──────── Auszug ────────

# Kopfgeld von über 26000 Euro auf Karpfen ausgesetzt



## W-Lahn (11. August 2014)

http://dukeofburrendong.com.au/


----------



## Allrounder27 (11. August 2014)

*AW: Kopfgeld von über 26000 Euro auf Karpfen ausgesetzt*

Andere Länder, andere Sitten.

Mehr kann ich dazu garnicht schreiben. Empört mich nicht, finds aber auch nicht übermässig toll...


----------



## W-Lahn (11. August 2014)

*AW: Kopfgeld von über 26000 Euro auf Karpfen ausgesetzt*

Also ich find die Werbeaktion ganz gut, immerhin sind in diesem Damm Spiegler und Schuppis zur Plage geworden. Durch die Aktion wurden etliche Karpfen rausgefangen und durch den Kauf von Bier hat man parallel noch Besatz mit einheimischen Arten für den Damm  finanziert #6


----------



## W-Lahn (11. August 2014)

*AW: Kopfgeld von über 26000 Euro auf Karpfen ausgesetzt*

Übrigens: Der markierte Karpfen wurde während der Aktion nicht gefangen |rolleyes


----------



## Andal (11. August 2014)

*AW: Kopfgeld von über 26000 Euro auf Karpfen ausgesetzt*

In Australien sind Karpfen eben kein "etwas lästiger Fehlbesatz", sondern ein ernsthaftes ökologisches Problem!


----------



## Ossipeter (11. August 2014)

*AW: Kopfgeld von über 26000 Euro auf Karpfen ausgesetzt*

Ist ja in USA auch so, aber der Stellenwert den Angel in diesen beiden Ländern hat, den wünsch ich mir zur Hälfte in Deutschland.


----------

────────

Deine Aufgabe: Kannst du den Abschnitt von "## Ossipeter (11." bis "Hälfte in Deutschland." aus dem Forenthread zum Karpfen-Kopfgeld wiedergeben und dabei "Deutschland" durch "Österreich" ersetzen? Die Auflistung hat hiermit nichts zu tun.

──────── Eingabedaten ────────

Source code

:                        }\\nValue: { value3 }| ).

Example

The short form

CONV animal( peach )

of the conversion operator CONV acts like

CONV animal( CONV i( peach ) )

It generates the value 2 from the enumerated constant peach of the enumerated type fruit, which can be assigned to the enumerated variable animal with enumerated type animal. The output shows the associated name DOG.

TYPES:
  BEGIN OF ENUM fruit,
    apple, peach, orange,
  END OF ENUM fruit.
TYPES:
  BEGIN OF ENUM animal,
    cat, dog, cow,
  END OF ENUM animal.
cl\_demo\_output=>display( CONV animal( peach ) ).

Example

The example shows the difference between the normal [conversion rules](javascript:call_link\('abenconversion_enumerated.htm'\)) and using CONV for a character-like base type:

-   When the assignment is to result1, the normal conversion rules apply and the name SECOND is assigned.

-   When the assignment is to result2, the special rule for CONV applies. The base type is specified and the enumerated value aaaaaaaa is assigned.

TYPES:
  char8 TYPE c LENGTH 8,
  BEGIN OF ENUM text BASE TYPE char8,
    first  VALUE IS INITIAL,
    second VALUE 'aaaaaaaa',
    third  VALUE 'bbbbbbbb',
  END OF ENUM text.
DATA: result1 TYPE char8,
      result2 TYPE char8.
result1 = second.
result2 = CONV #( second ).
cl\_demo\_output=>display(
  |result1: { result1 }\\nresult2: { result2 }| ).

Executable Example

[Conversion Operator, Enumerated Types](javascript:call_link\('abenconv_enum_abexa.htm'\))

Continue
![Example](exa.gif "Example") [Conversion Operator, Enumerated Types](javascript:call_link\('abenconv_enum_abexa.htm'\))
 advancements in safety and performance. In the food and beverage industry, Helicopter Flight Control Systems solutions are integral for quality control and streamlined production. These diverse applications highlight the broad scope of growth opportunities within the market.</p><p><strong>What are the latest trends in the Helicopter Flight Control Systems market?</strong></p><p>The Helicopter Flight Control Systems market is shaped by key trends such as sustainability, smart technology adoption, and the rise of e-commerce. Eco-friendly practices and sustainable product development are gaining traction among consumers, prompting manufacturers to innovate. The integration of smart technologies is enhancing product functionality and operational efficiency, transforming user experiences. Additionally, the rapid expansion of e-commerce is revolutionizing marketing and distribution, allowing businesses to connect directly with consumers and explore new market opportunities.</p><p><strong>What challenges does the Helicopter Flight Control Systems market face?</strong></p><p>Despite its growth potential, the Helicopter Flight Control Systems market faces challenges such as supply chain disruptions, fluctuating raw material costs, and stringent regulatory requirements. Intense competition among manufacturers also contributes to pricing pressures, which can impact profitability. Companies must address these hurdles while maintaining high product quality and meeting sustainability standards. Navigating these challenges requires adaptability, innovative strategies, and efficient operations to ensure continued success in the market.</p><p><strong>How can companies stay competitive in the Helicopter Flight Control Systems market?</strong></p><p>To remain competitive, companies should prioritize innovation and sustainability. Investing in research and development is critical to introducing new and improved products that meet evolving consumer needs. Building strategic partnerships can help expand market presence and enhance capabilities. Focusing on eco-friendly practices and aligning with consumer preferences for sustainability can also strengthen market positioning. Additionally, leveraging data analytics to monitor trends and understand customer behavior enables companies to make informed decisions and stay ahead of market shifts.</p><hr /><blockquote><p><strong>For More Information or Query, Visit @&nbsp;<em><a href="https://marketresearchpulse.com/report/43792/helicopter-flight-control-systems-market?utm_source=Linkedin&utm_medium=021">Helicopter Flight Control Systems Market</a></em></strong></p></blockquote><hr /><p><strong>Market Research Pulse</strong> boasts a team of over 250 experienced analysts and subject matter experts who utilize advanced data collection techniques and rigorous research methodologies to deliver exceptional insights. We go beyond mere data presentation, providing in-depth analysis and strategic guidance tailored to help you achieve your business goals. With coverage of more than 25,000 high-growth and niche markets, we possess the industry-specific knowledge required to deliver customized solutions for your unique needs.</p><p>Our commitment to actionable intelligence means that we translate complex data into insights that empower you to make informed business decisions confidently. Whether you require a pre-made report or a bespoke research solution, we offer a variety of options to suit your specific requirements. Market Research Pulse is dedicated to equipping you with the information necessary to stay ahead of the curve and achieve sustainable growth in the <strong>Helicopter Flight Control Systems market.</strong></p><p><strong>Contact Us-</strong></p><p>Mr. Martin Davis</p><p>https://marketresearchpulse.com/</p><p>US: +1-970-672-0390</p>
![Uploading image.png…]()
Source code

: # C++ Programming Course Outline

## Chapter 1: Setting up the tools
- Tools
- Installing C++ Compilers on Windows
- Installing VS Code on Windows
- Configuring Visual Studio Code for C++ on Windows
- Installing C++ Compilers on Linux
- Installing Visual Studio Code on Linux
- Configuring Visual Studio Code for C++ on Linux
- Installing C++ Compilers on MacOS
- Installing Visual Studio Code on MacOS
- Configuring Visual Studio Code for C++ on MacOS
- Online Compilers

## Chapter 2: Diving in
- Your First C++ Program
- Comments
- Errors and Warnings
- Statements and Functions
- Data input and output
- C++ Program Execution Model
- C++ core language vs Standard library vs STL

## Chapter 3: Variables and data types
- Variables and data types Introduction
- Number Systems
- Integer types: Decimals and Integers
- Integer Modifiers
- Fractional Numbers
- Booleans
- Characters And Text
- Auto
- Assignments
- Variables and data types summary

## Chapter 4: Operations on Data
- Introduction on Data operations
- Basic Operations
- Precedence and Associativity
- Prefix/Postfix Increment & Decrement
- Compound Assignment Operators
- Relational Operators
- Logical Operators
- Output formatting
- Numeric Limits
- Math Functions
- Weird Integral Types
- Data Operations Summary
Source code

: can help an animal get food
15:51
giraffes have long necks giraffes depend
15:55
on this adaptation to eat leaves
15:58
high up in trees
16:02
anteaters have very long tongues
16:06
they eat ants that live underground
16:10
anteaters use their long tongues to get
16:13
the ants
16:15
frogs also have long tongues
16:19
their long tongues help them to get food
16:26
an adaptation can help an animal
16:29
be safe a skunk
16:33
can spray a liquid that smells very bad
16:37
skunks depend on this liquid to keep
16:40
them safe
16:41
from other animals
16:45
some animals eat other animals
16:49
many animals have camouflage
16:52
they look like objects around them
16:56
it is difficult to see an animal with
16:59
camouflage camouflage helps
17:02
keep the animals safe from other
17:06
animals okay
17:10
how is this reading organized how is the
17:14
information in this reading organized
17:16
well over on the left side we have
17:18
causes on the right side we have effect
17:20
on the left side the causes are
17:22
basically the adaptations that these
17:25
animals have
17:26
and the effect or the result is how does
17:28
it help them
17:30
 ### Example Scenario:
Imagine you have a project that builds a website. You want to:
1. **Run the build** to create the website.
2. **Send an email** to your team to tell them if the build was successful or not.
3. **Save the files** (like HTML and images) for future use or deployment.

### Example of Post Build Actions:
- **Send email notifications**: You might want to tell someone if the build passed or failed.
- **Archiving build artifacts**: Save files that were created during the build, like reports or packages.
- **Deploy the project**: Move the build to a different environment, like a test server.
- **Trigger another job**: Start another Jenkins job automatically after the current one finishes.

────────

Aufgabenlösung:
## Ossipeter (11. August 2014)

*AW: Kopfgeld von über 26000 Euro auf Karpfen ausgesetzt*

Ist ja in USA auch so, aber der Stellenwert den Angel in diesen beiden Ländern hat, den wünsch ich mir zur Hälfte in Österreich.